O braço digital do Banco Master, o Will Bank — que teve a liquidação extrajudicial decretada em 21 de janeiro — aparece como meio utilizado por criminosos no golpe conhecido como “falso advogado” em Mato Grosso do Sul.
Nos últimos dois meses, ao menos duas vítimas no Estado ingressaram com ações judiciais pedindo reparação por danos materiais e morais após transferirem dinheiro a golpistas por meio de contas vinculadas ao Will Bank, que operava sob a razão social de Will Financeira, classificada como fintech.
Em um dos casos, uma mulher teve prejuízo de R$ 248 mil. Em outro, um homem perdeu R$ 2,5 mil. Ambos foram induzidos a realizar transferências após serem abordados por pessoas que se passaram por seus advogados, apresentando documentos falsificados de decisões judiciais.
O golpe segue um roteiro semelhante: inicialmente, os criminosos entram em contato com a vítima trazendo uma suposta “boa notícia”, informando que ela teria vencido uma ação judicial real e estaria prestes a receber uma indenização. Em seguida, condicionam a liberação do valor ao pagamento antecipado de honorários, taxas e outras despesas. Quando a fraude é percebida, o dinheiro já foi transferido.
No caso da vítima que perdeu R$ 248 mil em Campo Grande, a defesa aponta falhas graves nos mecanismos de controle e fiscalização da instituição financeira, destacando a facilidade para abertura de contas, o que teria favorecido a atuação dos estelionatários. O valor perdido representa apenas uma parte dos R$ 51 mil que ela teria a receber no processo que deu origem à abordagem fraudulenta.

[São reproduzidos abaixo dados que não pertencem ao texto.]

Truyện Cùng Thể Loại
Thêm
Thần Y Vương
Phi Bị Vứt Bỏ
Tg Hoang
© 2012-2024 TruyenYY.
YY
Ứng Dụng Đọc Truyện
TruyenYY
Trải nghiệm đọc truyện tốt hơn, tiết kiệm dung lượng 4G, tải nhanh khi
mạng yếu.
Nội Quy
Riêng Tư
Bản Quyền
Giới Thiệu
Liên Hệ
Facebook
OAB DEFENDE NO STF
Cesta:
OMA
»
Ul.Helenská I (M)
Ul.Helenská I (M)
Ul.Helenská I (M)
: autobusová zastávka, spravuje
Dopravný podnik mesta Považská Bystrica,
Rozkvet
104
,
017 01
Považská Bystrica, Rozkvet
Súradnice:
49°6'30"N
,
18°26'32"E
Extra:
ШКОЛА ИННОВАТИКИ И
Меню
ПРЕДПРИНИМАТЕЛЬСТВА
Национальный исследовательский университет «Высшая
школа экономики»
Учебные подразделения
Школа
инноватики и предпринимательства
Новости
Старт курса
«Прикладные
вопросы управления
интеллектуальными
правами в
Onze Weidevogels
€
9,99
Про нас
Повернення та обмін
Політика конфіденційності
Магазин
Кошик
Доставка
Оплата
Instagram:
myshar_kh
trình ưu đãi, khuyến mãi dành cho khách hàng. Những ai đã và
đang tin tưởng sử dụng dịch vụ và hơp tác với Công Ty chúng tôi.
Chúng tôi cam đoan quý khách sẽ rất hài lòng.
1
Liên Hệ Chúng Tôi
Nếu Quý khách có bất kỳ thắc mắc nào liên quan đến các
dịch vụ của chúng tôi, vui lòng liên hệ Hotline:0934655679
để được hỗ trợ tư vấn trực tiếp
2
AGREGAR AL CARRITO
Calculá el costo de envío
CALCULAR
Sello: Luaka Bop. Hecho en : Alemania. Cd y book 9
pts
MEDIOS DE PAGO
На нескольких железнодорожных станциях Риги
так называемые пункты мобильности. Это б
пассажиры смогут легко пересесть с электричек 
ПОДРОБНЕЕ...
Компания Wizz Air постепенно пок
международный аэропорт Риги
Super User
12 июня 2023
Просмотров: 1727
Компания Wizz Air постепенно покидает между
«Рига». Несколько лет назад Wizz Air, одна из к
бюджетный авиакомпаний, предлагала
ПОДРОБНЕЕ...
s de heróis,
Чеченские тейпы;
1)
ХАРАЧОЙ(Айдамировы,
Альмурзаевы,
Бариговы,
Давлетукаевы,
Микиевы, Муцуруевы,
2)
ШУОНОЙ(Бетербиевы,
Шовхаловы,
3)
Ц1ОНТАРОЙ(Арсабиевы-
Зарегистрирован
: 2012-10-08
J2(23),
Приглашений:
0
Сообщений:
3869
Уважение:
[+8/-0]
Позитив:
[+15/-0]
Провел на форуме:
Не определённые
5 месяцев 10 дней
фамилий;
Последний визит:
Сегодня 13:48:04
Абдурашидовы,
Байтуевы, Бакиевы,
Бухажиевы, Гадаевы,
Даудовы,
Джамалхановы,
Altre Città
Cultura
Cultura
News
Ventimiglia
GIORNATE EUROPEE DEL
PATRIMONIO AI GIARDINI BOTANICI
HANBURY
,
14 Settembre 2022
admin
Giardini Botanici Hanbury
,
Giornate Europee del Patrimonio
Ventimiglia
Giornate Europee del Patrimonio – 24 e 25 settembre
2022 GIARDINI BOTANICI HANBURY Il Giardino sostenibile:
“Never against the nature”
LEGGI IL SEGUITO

Além da Will Financeira, outras empresas também mantinham contas que receberam recursos do golpe, como Nu Pagamentos (Nubank) e SAQ. Segundo a advogada da vítima, essas instituições teriam violado normas do Banco Central, como a Resolução nº 4.753/2019 e a Circular nº 3.978/2020, que estabelecem procedimentos rigorosos de “Conheça seu Cliente” (KYC) para prevenção à lavagem de dinheiro e a atividades ilícitas.
Na ação judicial, a defesa pede a devolução integral do valor perdido, além de R$ 30 mil por danos morais. A argumentação destaca ainda a existência de conta em nome de uma suposta “empresa fantasma”, o que, segundo os advogados, comprova negligência na análise cadastral e no monitoramento das operações financeiras. O nome da vítima é mantido em sigilo.
No segundo caso, o homem que perdeu R$ 2,5 mil buscava receber uma indenização de R$ 22,1 mil. Ele pede a restituição em dobro do valor transferido, além de indenização por danos morais. A defesa sustenta que houve negligência na abertura e fiscalização da conta usada para receber os recursos ilícitos, ressaltando que a jurisprudência reconhece a responsabilidade das instituições que não adotam controles eficazes.
Até o momento, não há decisão judicial nos processos. A Ordem dos Advogados do Brasil em Mato Grosso do Sul (OAB-MS) tem atuado no enfrentamento desse tipo de golpe. Além de manter um canal permanente para recebimento de denúncias, a entidade ajuizou ação civil pública e obteve, na Justiça Federal, decisão que determinou às operadoras de telefonia a criação de um canal específico para bloqueio imediato de linhas usadas em fraudes desse tipo.
Liquidação do Will Bank
A liquidação extrajudicial do Will Bank foi decretada pelo Banco Central do Brasil em 21 de janeiro, encerrando de forma definitiva as atividades da instituição. A medida foi motivada por problemas financeiros, operacionais e de governança, considerados suficientes para inviabilizar a continuidade das operações.
Entre os fatores que levaram à decisão estão a ligação com o Banco Master — controlador da Will Financeira e que já havia tido sua liquidação decretada em novembro de 2025 —, a deterioração da situação econômico-financeira, a insolvência e o descumprimento de compromissos no sistema de pagamentos.
Também pesou contra a instituição o bloqueio de sua participação no arranjo de pagamentos da Mastercard, o que resultou na suspensão do uso de seus cartões e agravou ainda mais a crise que culminou no encerramento das atividades.